Okay I know I stole the title from a Michael Pollan book; it’ll make sense in a minute. Hang on.
When you apply to college, you write your personal statement. It should be powerful, well-written, interesting, full of your personality, and should catch the eye of the reader – and as everyone always tells you, the reader is seeing hundreds of these each day. Be spectacular. Good luck: it is the most important essay you will write in your life.
When you apply to medical school, you write your personal statement. It should be powerful, well-written, interesting, full of personality, and should catch the eye of the reader, who again is reading hundreds a day. Be spectacular. The college essay has nothing on the medical school essay. Good luck: it is the most important essay you will write in your life.
You’re in medical school now. You made it! You’re done, right? No more essays talking about how great you are.
Just kidding. Rounding the corner into the 4th year of medical school, you write your residency personal statement. It should be… none of the things above!
Didn’t see that one coming, did you?
Because medical students are legitimately the most neurotic, high strung collection of humans on the planet,* our administration holds a series of workshops leading up to the actual residency application date to help walk us through the process and drop our stress levels from a 9.9/10 to a more manageable 9.7. These primers have covered asking for letters of recommendation (oddly awkward), navigating the online system, and, yes, writing your personal statement.
*Seriously. I challenge you. Find, as a group, a less laid back group of people.
The advice for writing your personal statement – and keep in mind this comes from our best advisors and most senior administrators – is to write something as unique and interesting as a mayonnaise sandwich. The overarching goal of this task is to not raise any red flags: don’t show off, don’t be over the top, don’t talk about specific patients, don’t write more than a page, don’t be funny because you might be offensive…
I can’t imagine whom they had in mind with that last one.
Anyway, the sense we got was that unless you’ve done something truly incredible (that somehow also fulfills the not-too-flashy criteria), your personal statement can only hurt you. How vanilla.
As you might imagine, writing my personal statement has proven a difficult task.

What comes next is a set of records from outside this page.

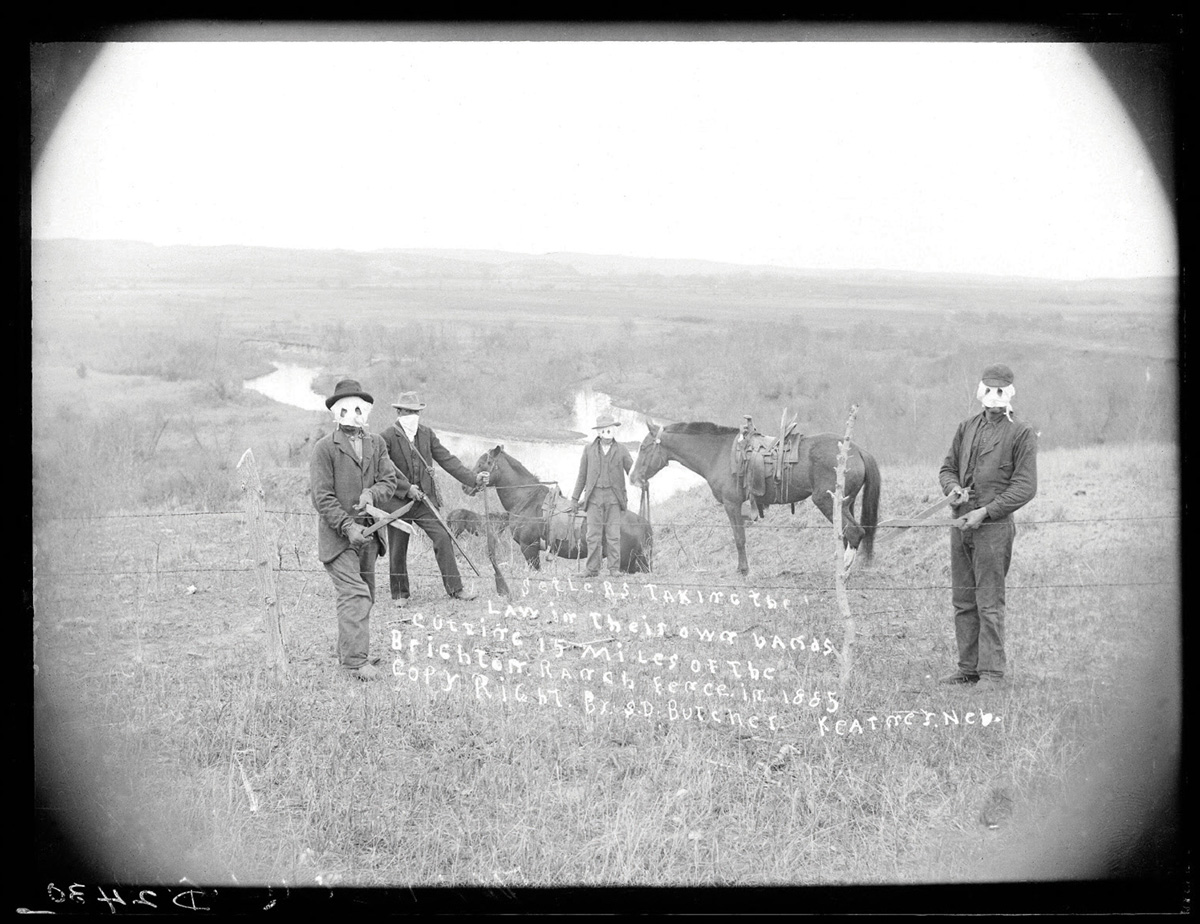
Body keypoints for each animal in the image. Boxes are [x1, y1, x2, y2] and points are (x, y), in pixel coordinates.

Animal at [628, 420, 883, 576]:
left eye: (643, 447)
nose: (633, 478)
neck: (718, 453)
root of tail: (857, 450)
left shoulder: (731, 504)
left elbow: (739, 538)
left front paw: (743, 570)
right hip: (845, 504)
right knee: (849, 533)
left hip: (827, 501)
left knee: (854, 532)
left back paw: (844, 571)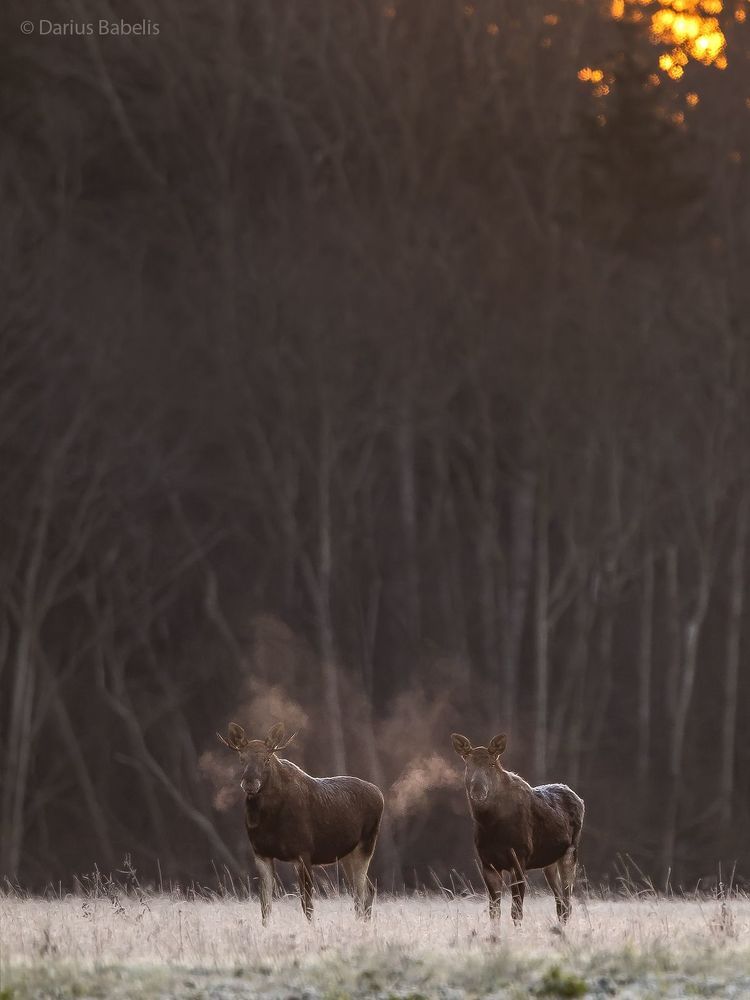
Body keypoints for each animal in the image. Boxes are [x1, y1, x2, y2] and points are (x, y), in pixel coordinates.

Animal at [219, 722, 384, 924]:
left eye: (267, 759)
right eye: (241, 758)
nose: (250, 783)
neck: (268, 820)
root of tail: (380, 794)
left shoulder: (303, 852)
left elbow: (307, 905)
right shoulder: (261, 853)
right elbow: (265, 905)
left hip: (366, 844)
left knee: (362, 891)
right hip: (346, 853)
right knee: (366, 889)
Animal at [451, 733, 584, 925]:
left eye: (492, 764)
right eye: (468, 764)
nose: (478, 790)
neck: (490, 826)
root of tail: (580, 799)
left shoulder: (519, 857)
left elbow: (516, 911)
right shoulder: (487, 863)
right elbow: (494, 912)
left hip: (570, 853)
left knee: (567, 901)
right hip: (549, 862)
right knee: (560, 901)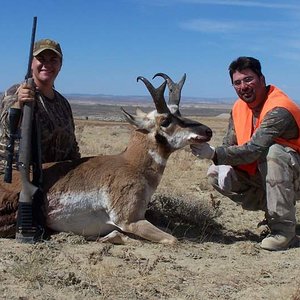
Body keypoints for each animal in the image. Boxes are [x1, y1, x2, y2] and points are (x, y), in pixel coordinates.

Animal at [0, 74, 212, 245]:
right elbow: (172, 239)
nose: (207, 131)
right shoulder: (130, 221)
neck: (131, 164)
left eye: (180, 113)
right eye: (166, 121)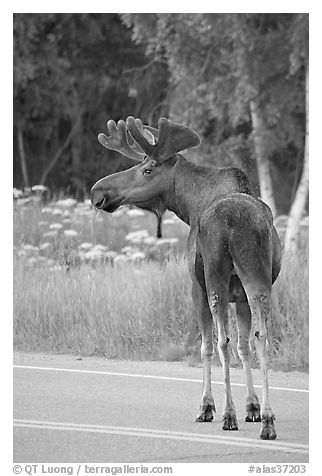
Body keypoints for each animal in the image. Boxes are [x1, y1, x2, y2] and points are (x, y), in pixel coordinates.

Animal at [91, 115, 282, 438]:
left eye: (147, 169)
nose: (98, 192)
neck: (190, 206)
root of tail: (233, 224)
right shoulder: (241, 296)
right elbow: (244, 345)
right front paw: (253, 407)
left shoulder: (196, 286)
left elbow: (207, 346)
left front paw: (208, 407)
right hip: (257, 279)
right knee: (262, 337)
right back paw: (268, 421)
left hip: (215, 278)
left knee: (221, 342)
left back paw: (228, 415)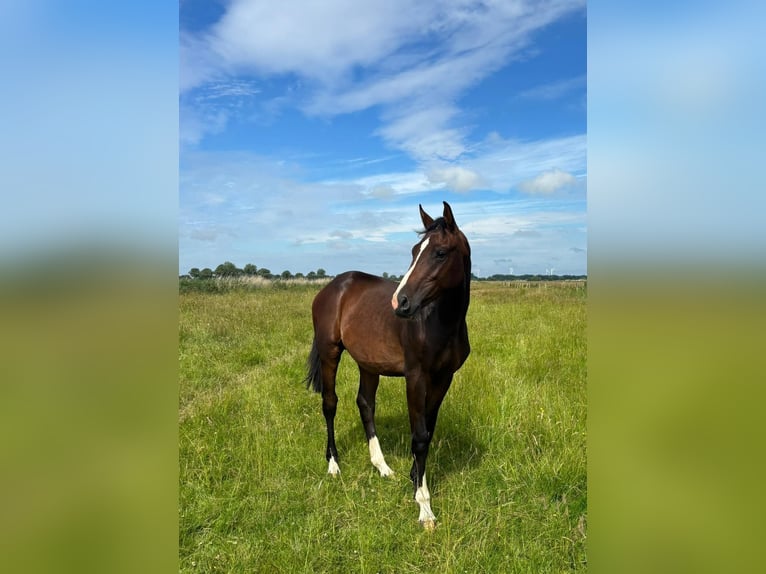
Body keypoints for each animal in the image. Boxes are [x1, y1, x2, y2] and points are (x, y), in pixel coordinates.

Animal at [304, 201, 471, 529]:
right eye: (414, 250)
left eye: (440, 252)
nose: (400, 303)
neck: (440, 324)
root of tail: (333, 287)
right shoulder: (415, 377)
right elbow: (419, 437)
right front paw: (424, 506)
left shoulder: (444, 378)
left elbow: (427, 431)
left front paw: (414, 477)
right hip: (331, 353)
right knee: (330, 404)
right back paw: (333, 464)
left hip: (368, 364)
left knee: (365, 404)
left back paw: (382, 467)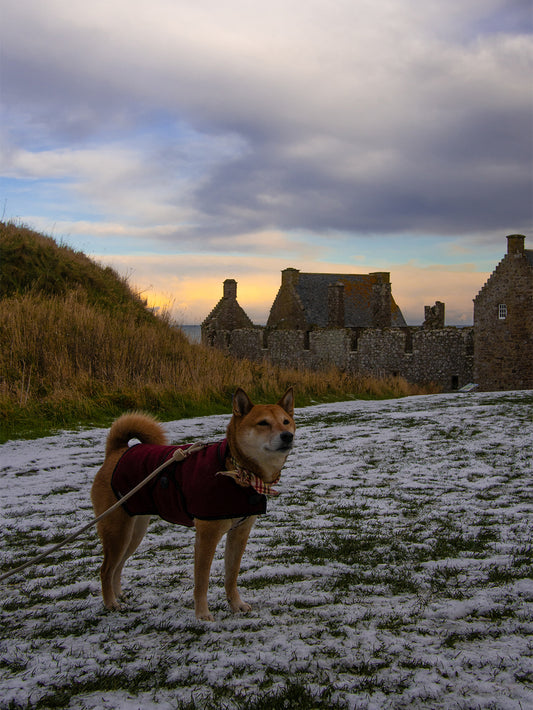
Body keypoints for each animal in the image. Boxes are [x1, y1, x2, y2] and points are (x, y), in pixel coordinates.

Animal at [89, 390, 294, 624]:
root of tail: (117, 452)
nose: (288, 436)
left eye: (286, 421)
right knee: (106, 569)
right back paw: (110, 602)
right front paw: (202, 614)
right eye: (263, 423)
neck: (237, 470)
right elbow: (202, 580)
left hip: (134, 531)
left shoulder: (240, 533)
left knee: (118, 565)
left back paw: (118, 594)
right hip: (117, 530)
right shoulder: (207, 535)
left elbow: (231, 576)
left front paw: (236, 604)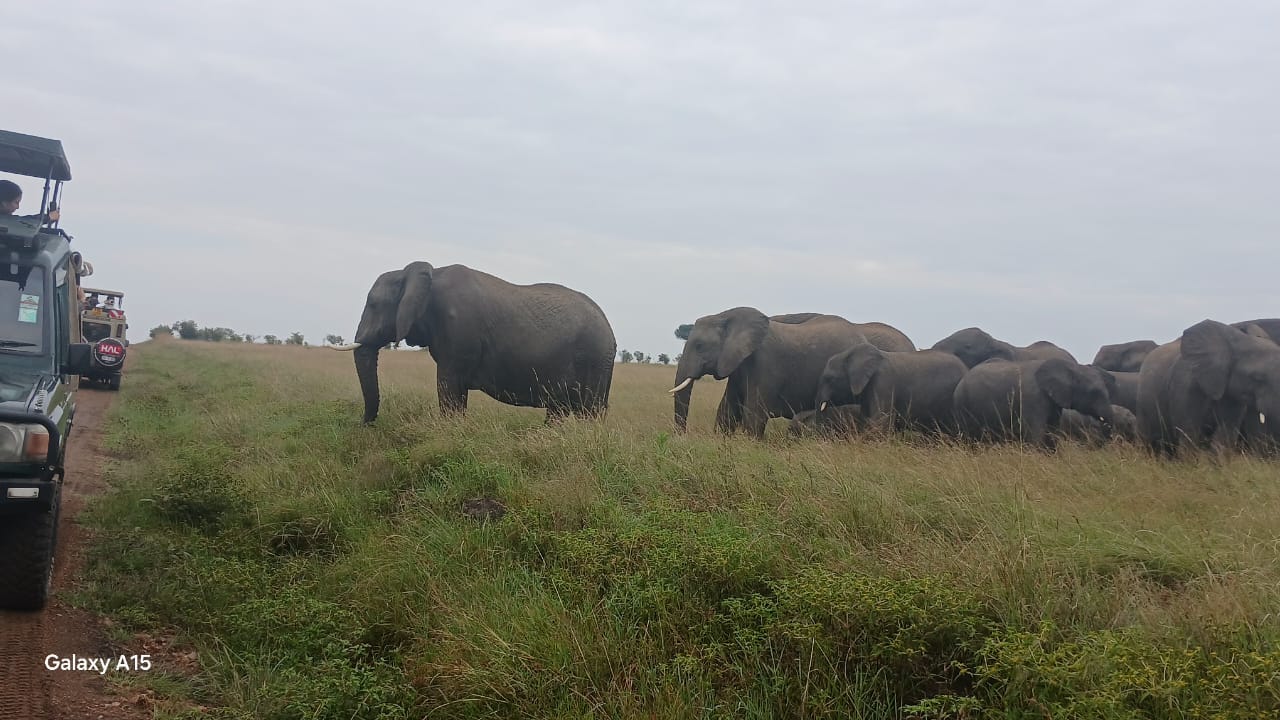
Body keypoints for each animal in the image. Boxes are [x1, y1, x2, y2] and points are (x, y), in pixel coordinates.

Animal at [339, 261, 616, 423]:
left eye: (373, 304)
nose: (365, 424)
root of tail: (610, 329)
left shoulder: (459, 334)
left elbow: (448, 387)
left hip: (594, 360)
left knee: (588, 412)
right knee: (559, 410)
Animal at [669, 307, 915, 439]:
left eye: (700, 346)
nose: (682, 437)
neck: (727, 316)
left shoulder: (765, 364)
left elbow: (754, 413)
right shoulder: (737, 365)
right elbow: (727, 410)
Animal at [953, 357, 1114, 447]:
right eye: (1094, 392)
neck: (1070, 368)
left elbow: (1052, 431)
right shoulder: (1032, 398)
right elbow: (1036, 433)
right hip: (963, 405)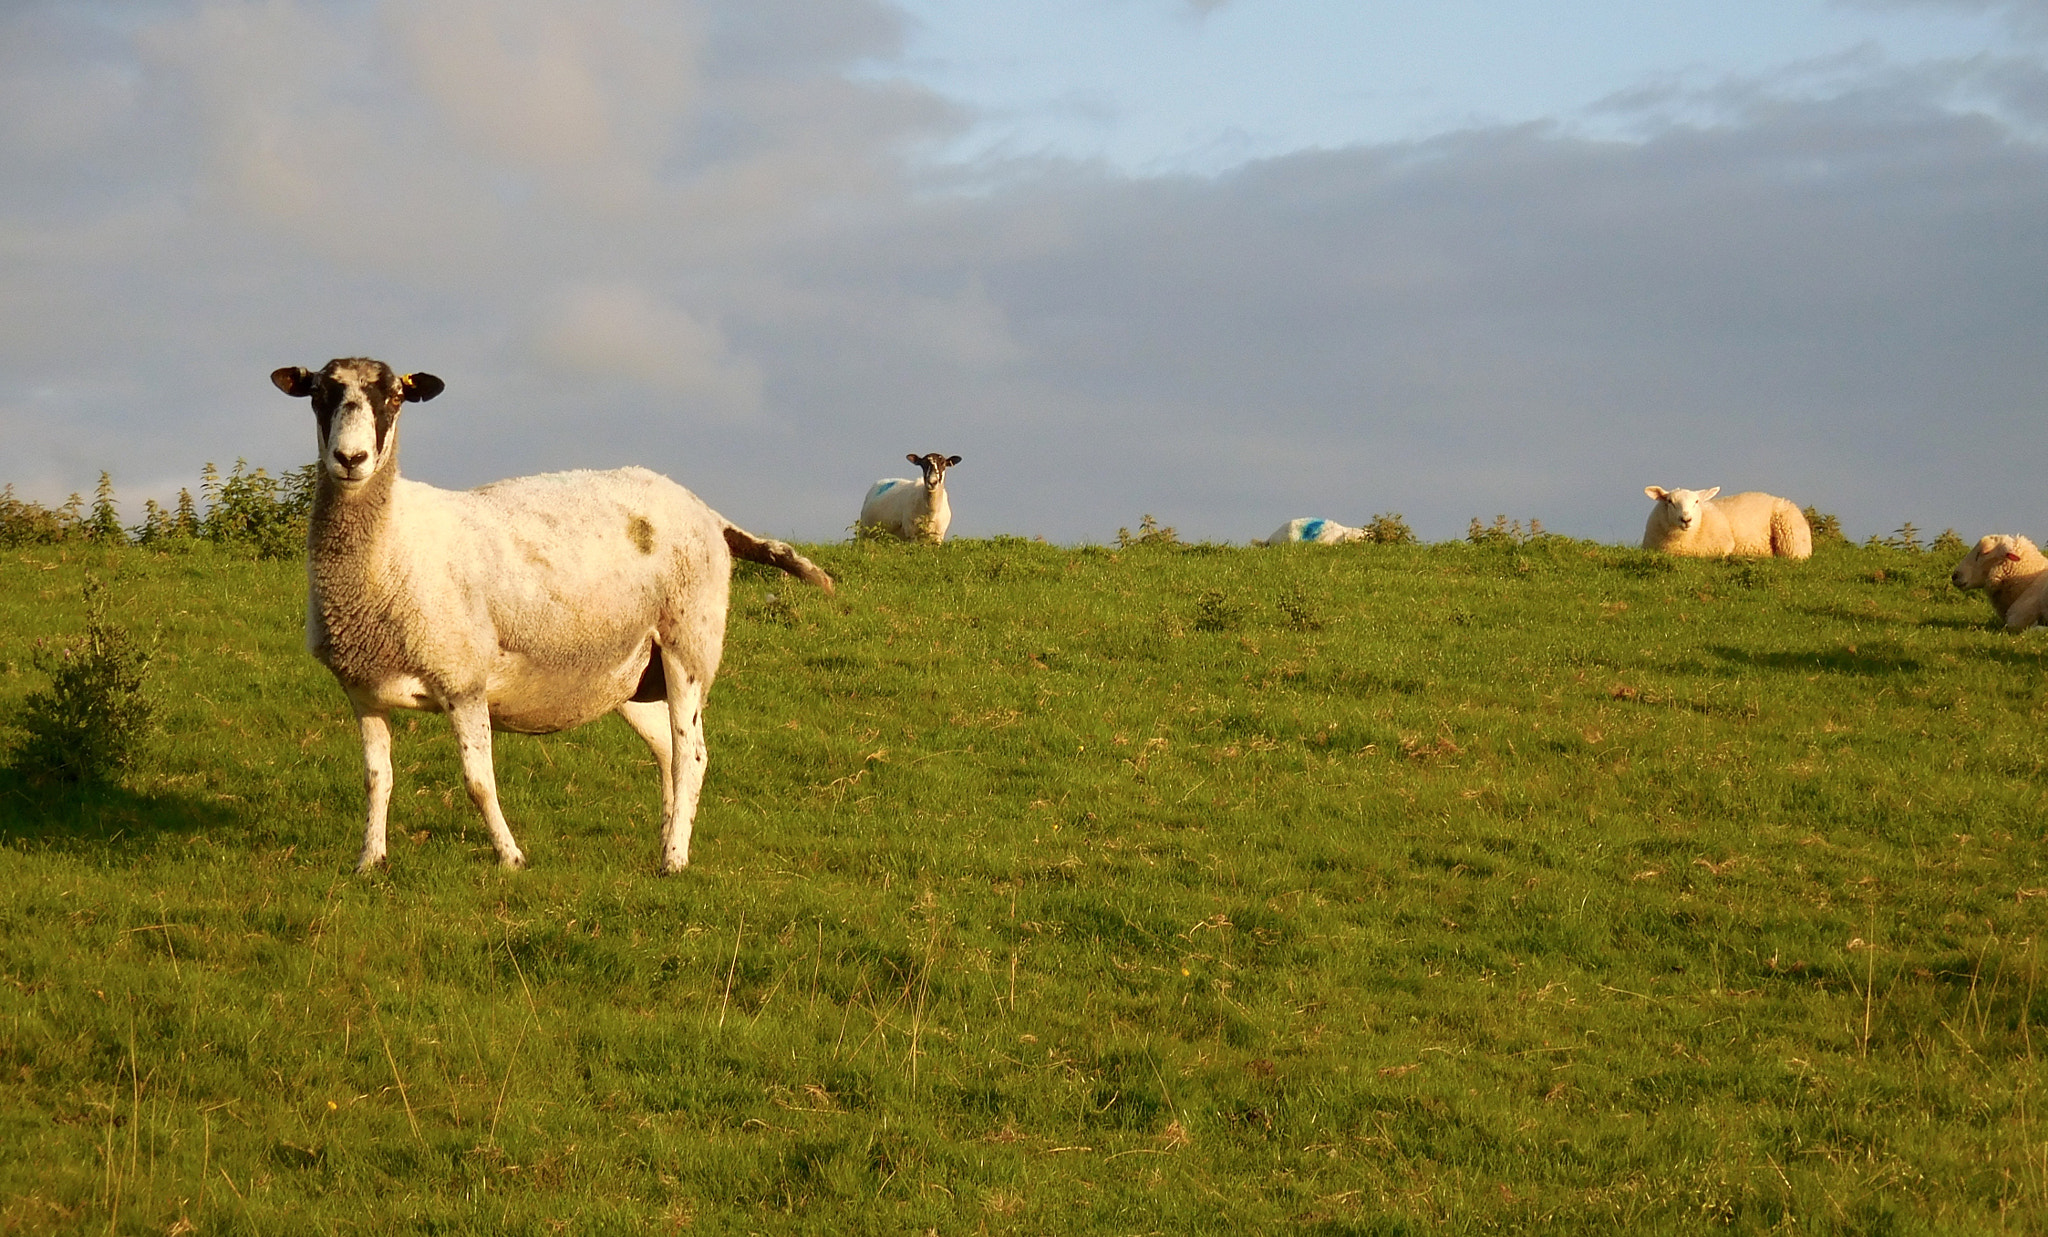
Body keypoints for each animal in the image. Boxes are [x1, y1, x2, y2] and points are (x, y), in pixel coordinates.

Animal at [272, 352, 831, 876]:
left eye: (393, 397)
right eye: (319, 394)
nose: (351, 458)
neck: (392, 543)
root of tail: (705, 510)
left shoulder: (463, 679)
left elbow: (478, 782)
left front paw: (510, 858)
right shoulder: (362, 689)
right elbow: (376, 779)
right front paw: (370, 860)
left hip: (689, 640)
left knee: (691, 754)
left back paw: (674, 859)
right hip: (632, 674)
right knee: (667, 752)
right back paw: (668, 838)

Actively trying to aim for Wonderbread Level is hard when you’re used to writing things titled “Duke Sucks” and “Go To Sleep Or I Will Put You To Sleep.”
My first attempt began like this:
“WHAM! The bay doors of the ambulance entrance crashed open as the medic pushed the blood-soaked stretcher into the emergency department.”
That got nixed.
Seeking help, I turned to the Internet for sample personal statements and was immediately reminded that my future profession is not known for superb writing. I am by no means an excellent writer, but I do get unreasonably angry when people mistreat their you’res and your, especially on presumably professional pieces. One example on a school’s website contained the following sentence:
“I want to be an internal medicine doctor. I want to do this because I liked medicine most, and because I like people too.”
I AM NOT MAKING THIS UP. This was a real essay on a real medical school website that the school was using as an exemplar!
I about died. Some examples were rife with grammatical errors, one of the few cardinal rules of personal statements besides “Be As Boring As Possible.”
It makes sense, though – you don’t have to be a good writer to be a good doctor, and it’s silly to evaluate a candidate based on their ability to perform a task that has no relevance for their actual job. Granted, this calls into question the whole concept of writing a personal statement in the first place, but I won’t touch that for fear that ERAS (the service that administers the application process) will find me and tattoo my low Step 1 score on my forehead for everyone to see on my interviews.
Oh! The title.
Eat Food, Not Too Much, Mostly Plants: The Eater’s Manifesto
Write Things, Not Too Much, Mostly Bland: The Residency Application.
Sorry for the long lag time between posts, by the way – last month was much busier than I anticipated! On the other hand, I think I want to be a toxicologist now. More later.
i liked your first attempt-very dramatic and keeps the reader involved!!!!love,grandma
Sigh. Do you think they like boring statements because they’re scared of having residents who are more interesting than them??